The road to increasing a sites conversion rate lies with the traffic it already receives, how that traffic got to your site, what pages they landed on, the keywords they used and the pages they viewed once they did hit your site. To get a clear view of your traffic you will need Google Analytics and you will also need to set up goals, conversions and funnels for your site. The data stored in your analytics program will help to give you a clear picture of your traffic and what they are doing on your site. You will also get to see what actions lead to a conversion, the pages they landed on before converting and the content they viewed that prompted them to take the action that you wanted them to.

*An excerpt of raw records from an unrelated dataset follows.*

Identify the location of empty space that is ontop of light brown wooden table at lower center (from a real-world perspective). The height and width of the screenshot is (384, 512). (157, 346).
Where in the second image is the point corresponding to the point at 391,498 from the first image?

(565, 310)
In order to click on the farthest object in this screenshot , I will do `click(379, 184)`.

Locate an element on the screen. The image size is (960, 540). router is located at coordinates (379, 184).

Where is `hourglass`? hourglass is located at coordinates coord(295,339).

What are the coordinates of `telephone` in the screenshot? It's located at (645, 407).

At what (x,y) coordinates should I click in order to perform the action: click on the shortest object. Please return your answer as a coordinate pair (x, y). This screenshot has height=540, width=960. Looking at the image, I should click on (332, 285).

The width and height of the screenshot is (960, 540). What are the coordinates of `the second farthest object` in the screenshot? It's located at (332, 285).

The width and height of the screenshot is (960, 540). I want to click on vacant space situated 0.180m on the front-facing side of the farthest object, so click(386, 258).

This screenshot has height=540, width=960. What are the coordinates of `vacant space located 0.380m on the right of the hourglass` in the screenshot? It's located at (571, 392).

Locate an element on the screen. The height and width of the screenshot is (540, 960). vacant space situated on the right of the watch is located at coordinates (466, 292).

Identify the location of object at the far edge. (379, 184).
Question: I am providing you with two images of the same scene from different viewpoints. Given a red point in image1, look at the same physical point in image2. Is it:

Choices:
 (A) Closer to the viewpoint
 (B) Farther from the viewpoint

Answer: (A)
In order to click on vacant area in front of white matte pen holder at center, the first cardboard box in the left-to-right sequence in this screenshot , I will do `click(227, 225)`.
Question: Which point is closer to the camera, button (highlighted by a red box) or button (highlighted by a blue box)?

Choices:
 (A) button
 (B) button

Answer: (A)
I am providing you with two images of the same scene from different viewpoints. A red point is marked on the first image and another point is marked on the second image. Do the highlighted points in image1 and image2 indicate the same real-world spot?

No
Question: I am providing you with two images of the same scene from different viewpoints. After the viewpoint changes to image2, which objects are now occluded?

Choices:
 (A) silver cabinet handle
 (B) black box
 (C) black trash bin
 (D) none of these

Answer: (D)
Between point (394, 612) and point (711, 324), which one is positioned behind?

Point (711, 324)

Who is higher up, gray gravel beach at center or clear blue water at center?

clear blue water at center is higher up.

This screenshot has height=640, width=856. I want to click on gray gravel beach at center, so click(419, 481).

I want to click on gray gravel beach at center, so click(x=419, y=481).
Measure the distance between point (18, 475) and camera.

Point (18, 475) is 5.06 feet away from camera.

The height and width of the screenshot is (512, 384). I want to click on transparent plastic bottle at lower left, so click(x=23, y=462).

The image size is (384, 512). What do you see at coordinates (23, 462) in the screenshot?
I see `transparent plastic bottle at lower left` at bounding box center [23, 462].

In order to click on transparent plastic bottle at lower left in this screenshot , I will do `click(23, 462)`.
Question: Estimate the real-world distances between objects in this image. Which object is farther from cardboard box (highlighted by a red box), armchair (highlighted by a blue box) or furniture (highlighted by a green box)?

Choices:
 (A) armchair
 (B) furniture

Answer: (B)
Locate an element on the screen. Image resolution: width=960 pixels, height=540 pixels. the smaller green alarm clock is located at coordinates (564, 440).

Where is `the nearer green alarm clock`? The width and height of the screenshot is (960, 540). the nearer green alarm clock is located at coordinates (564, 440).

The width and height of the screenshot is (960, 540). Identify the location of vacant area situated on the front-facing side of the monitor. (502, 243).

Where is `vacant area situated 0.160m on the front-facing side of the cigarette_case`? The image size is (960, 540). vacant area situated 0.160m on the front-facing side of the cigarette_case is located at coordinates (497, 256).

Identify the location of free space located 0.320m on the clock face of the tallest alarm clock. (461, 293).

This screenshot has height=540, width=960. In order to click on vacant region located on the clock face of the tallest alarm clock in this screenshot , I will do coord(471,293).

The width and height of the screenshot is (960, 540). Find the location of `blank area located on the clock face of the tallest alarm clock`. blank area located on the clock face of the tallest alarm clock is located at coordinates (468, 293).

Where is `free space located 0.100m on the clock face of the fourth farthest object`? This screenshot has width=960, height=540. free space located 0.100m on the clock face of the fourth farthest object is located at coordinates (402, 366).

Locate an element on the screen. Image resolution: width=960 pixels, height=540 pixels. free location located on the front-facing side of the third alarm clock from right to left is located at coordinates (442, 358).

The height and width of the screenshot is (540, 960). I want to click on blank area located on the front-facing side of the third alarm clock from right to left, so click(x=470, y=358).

Replicating the elements that are successful will help to increase conversion rates on other sections of your site.
Google analytics will paint a picture of why some visitors converted while others didn’t. Using another tool by Google called website optimiser will also help your conversion rates. Your Analytics program will tell you which pages on your site helped to convince a visitor to take the action you wanted them to. Google’s website optimiser will tell you want elements on that page and in what combination will return the best conversion rate.
How to test?
If you are new to Google optimiser, then use a simple A/B test, this will allow you to test 2 versions of a page against each. Once you add the java script to the pages you want to test Google will begin to show the competing pages to your visitors and once it has gathered enough data to make a comprehensive decision on which page has yielded the best conversions you will have a winner. A/B testing will allow you to familiarise yourself with how testing works and the processes involved, to move your testing to a new level you will need to test the different pages elements and what combination of these elements will work best and you can do this with a multivariate test.
Test every element on a page and test multiple versions of each element
Google will take a lot of work out of putting these tests together. But it’s very tempting to set up multiple elements and just let the test run. Unless the page you are testing gets thousands of hits a day you will wait a long time before the results of your tests are in. Keep your tests small and you will see results and improvements in your conversion rates much sooner.
Improving your conversion rates is usually a slow process and to do it successfully you will need to have in-depth knowledge of your site, the traffic it receives and what has convinced your visitors to convert in the past. Once you know this you can build on this success and further improve your conversion rate.